Tabi bunlar olurken bağışıklık sistemi hemen devreye giriyor. Enfekte olan hücremiz durumun farkında oluyor ve virüsü engellemeye çalışıyor. Eğer bunu başaramazsa en azından yardım çağrısında bulunuyor ve dışarıya sinyal gönderiyor. Hücre aynen şöyle söylüyor; ‘’Ben bir virüs tarafından enfekte oldum, bana yardım edin.’’ Burada virüslere karşı bizim bağışıklık sisteminin savunması ise çok ilginç. Eğer bir hücremiz virüsle enfekte olduysa, bağışıklık sistemi hücreleri geliyor ve o hücreyi öldürüyor. Neden öldürüyor? Artık o hücre için yapabileceği bir şey yok. Çoktan ele geçirilip istila edildi. Daha fazla virüs oluşturmaması için hemen öldürülüp parçaları
temizleyici hücreler tarafından yutuluyor. Böylece daha fazla virüsün oluşması engelleniyor.

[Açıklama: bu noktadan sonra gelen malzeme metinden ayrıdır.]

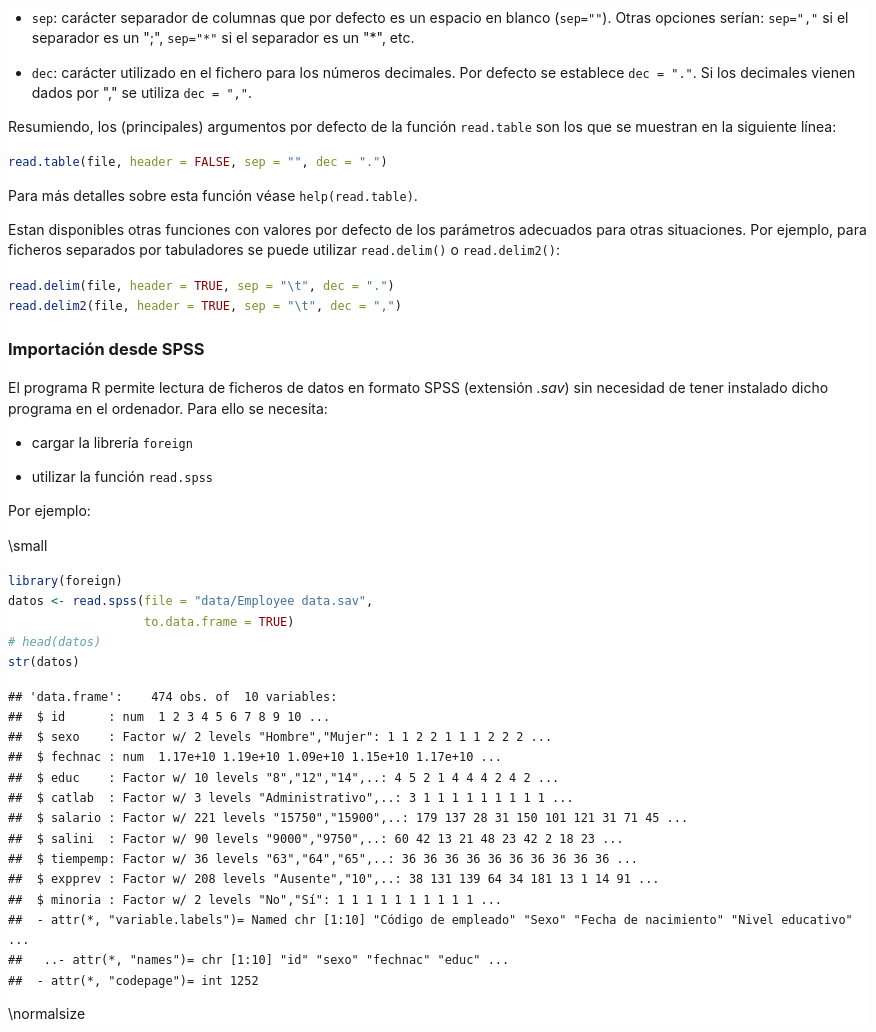 -   `sep`: carácter separador de columnas que por defecto es un espacio
    en blanco (`sep=""`). Otras opciones serían: `sep=","` si el separador es
    un ";", `sep="*"` si el separador es un "\*", etc.

-   `dec`: carácter utilizado en el fichero para los números decimales.
    Por defecto se establece `dec = "."`. Si los decimales vienen dados
    por "," se utiliza `dec = ","`.

Resumiendo, los (principales) argumentos por defecto de la función
`read.table` son los que se muestran en la siguiente línea:


``` r
read.table(file, header = FALSE, sep = "", dec = ".")  
```

Para más detalles sobre esta función véase
`help(read.table)`.

Estan disponibles otras funciones con valores por defecto de los parámetros 
adecuados para otras situaciones. Por ejemplo, para ficheros separados por tabuladores 
se puede utilizar `read.delim()` o `read.delim2()`:

``` r
read.delim(file, header = TRUE, sep = "\t", dec = ".")
read.delim2(file, header = TRUE, sep = "\t", dec = ",")
```


### Importación desde SPSS

El programa R permite lectura de ficheros de datos en formato SPSS (extensión *.sav*) sin necesidad de tener instalado dicho programa en el ordenador. Para ello se necesita:

-   cargar la librería `foreign`

-   utilizar la función `read.spss`

Por ejemplo:

\small



``` r
library(foreign)
datos <- read.spss(file = "data/Employee data.sav", 
                   to.data.frame = TRUE)
# head(datos)
str(datos)
```

```
## 'data.frame':	474 obs. of  10 variables:
##  $ id      : num  1 2 3 4 5 6 7 8 9 10 ...
##  $ sexo    : Factor w/ 2 levels "Hombre","Mujer": 1 1 2 2 1 1 1 2 2 2 ...
##  $ fechnac : num  1.17e+10 1.19e+10 1.09e+10 1.15e+10 1.17e+10 ...
##  $ educ    : Factor w/ 10 levels "8","12","14",..: 4 5 2 1 4 4 4 2 4 2 ...
##  $ catlab  : Factor w/ 3 levels "Administrativo",..: 3 1 1 1 1 1 1 1 1 1 ...
##  $ salario : Factor w/ 221 levels "15750","15900",..: 179 137 28 31 150 101 121 31 71 45 ...
##  $ salini  : Factor w/ 90 levels "9000","9750",..: 60 42 13 21 48 23 42 2 18 23 ...
##  $ tiempemp: Factor w/ 36 levels "63","64","65",..: 36 36 36 36 36 36 36 36 36 36 ...
##  $ expprev : Factor w/ 208 levels "Ausente","10",..: 38 131 139 64 34 181 13 1 14 91 ...
##  $ minoria : Factor w/ 2 levels "No","Sí": 1 1 1 1 1 1 1 1 1 1 ...
##  - attr(*, "variable.labels")= Named chr [1:10] "Código de empleado" "Sexo" "Fecha de nacimiento" "Nivel educativo" ...
##   ..- attr(*, "names")= chr [1:10] "id" "sexo" "fechnac" "educ" ...
##  - attr(*, "codepage")= int 1252
```
\normalsize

Burada kritik bir denge söz konusu. Eğer kişi çok fazla virüs aldıysa virüslerin çoğalma hızı da artıyor. Dolayısıyla daha çok kök hücre enfekte olup bağışıklık sisteminin yetişemeyeceği kadar çok virüs kopyası oluşuyor. Bağışıklık sistemi hepsine yetişse bile bu akciğerde büyük hasar oluşması demek. Bu hücreler akciğerin rejenerasyonunda sorumlu hücreler olduğu için alveoller küçük küçük hasarlar almaya başlıyor. Hasarı tedavi etmesi gereken hücreler de ortadan kalktığı için iyileşemiyor. Bir süre sonra bu hasarlar akciğerde sıvı birikimine, solunum yetmezliğine ve ölüme dek götürebiliyor. Hasta ileri bir aşamadan sonra iyileşse bile tıpkı kalp krizi sonrasında kalpte oluşan hasar gibi, akciğerde kalıcı hasar bırakabiliyor. Bu da ömür boyu solunum güçlüğü çekmek demek.

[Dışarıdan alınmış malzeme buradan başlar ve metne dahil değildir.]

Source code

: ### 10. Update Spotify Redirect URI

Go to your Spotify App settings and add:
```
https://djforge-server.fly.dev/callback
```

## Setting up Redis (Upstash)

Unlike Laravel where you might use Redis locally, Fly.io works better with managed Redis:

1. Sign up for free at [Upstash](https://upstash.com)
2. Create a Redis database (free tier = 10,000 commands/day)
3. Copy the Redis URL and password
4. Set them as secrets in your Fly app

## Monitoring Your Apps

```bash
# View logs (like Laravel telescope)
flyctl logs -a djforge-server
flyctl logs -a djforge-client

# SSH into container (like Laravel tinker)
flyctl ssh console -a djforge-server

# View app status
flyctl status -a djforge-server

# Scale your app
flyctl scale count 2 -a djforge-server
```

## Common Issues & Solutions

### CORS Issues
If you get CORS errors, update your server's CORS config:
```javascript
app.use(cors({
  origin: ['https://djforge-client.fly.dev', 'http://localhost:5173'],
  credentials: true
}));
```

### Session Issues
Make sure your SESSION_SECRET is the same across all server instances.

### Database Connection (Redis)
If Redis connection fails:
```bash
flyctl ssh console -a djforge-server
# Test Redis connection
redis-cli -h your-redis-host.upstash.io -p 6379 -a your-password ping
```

Virüs akciğerle sınırlı da kalmıyor. Hasar gören alveollerden kan damarlarına yayılıyor. Bir kez dolaşıma katılınca da buradan vücuttaki herhangi bir organa ulaşıp o organın kan damarlarını oluşturan hücrelere saldırıyor. Bu organlar da genellikle kalp, böbrek, karaciğer ve beyin gibi, bol kan damarına sahip hayati organlar. Devam eden bu hasarlar küçük iç kanamalara ve damarlarda pıhtı oluşmasına neden olabiliyor.

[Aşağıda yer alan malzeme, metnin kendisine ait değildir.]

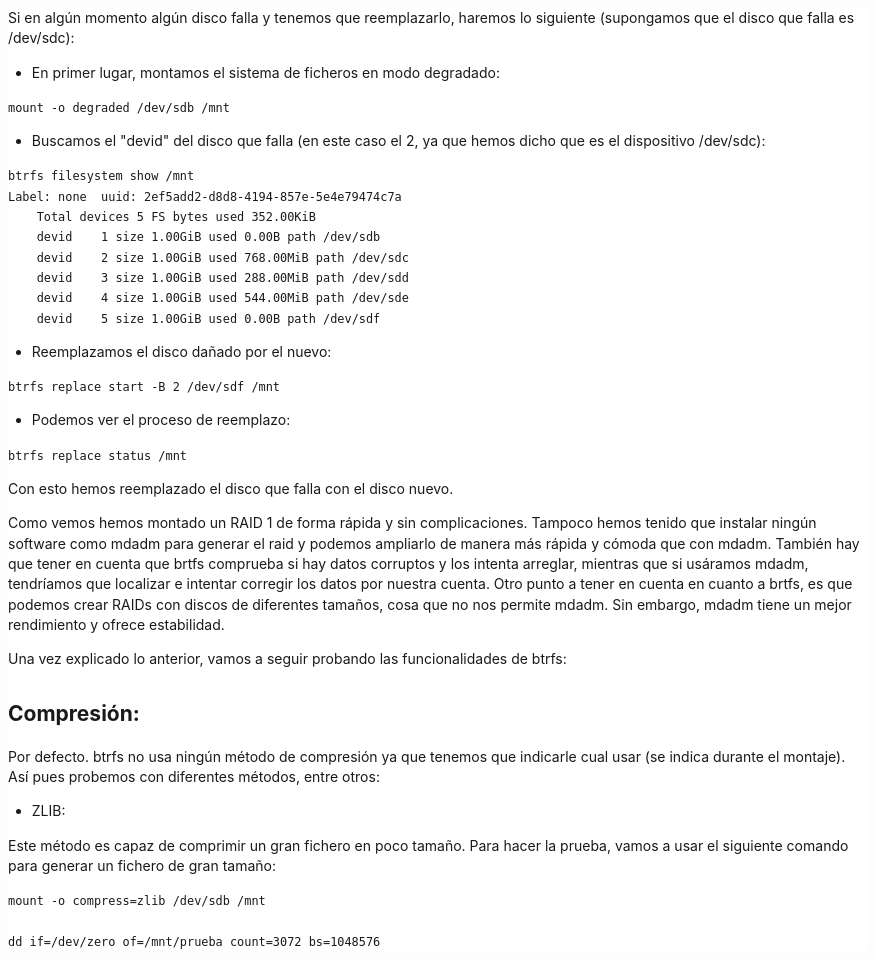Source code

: Si en algún momento algún disco falla y tenemos que reemplazarlo, haremos lo siguiente (supongamos que el disco que falla es /dev/sdc):

* En primer lugar, montamos el sistema de ficheros en modo degradado:

```
mount -o degraded /dev/sdb /mnt
```

* Buscamos el "devid" del disco que falla (en este caso el 2, ya que hemos dicho que es el dispositivo /dev/sdc):

```
btrfs filesystem show /mnt       
Label: none  uuid: 2ef5add2-d8d8-4194-857e-5e4e79474c7a
    Total devices 5 FS bytes used 352.00KiB
    devid    1 size 1.00GiB used 0.00B path /dev/sdb
    devid    2 size 1.00GiB used 768.00MiB path /dev/sdc
    devid    3 size 1.00GiB used 288.00MiB path /dev/sdd
    devid    4 size 1.00GiB used 544.00MiB path /dev/sde
    devid    5 size 1.00GiB used 0.00B path /dev/sdf
```

* Reemplazamos el disco dañado por el nuevo:

```
btrfs replace start -B 2 /dev/sdf /mnt
```

* Podemos ver el proceso de reemplazo:

```
btrfs replace status /mnt
```

Con esto hemos reemplazado el disco que falla con el disco nuevo.

Como vemos hemos montado un RAID 1 de forma rápida y sin complicaciones. Tampoco hemos tenido que instalar ningún software como mdadm para generar el raid y podemos ampliarlo de manera más rápida y cómoda que con mdadm. También hay que tener en cuenta que brtfs comprueba si hay datos corruptos y los intenta arreglar, mientras que si usáramos mdadm, tendríamos que localizar e intentar corregir los datos por nuestra cuenta. Otro punto a tener en cuenta en cuanto a brtfs, es que podemos crear RAIDs con discos de diferentes tamaños, cosa que no nos permite mdadm. Sin embargo, mdadm tiene un mejor rendimiento y ofrece estabilidad.

Una vez explicado lo anterior, vamos a seguir probando las funcionalidades de btrfs:

## Compresión:

Por defecto. btrfs no usa ningún método de compresión ya que tenemos que indicarle cual usar (se indica durante el montaje). Así pues probemos con diferentes métodos, entre otros:

* ZLIB:

Este método es capaz de comprimir un gran fichero en poco tamaño. Para hacer la prueba, vamos a usar el siguiente comando para generar un fichero de gran tamaño:

```
mount -o compress=zlib /dev/sdb /mnt

dd if=/dev/zero of=/mnt/prueba count=3072 bs=1048576
```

Bu küçük pıhtılar da büyüyüp beyinde akciğer veya kalpte tıkanma yapabiliyor. Diğer yandan da bağışıklık sistemi tüm vücuda yayılan virüsler yüzünden aşırı alarma geçiyor. Bu durumda ise savunma sitemimiz kontrolden çıkıp sivillere yani sağlıklı hücrelerimize bile hasar verebiliyor. Bu sürecin devamı halinde de çoklu organ yetmezliği ve takip eden ölüm ortaya çıkabiliyor. Ölüm nedeni ise kalp krizi, beyinde pıhtı oluşumu, böbrek veya karaciğer yetmezliği gibi, aslında akciğerle bağlantısız görünen ama nedeni COVID-19 olan klinik durumlar.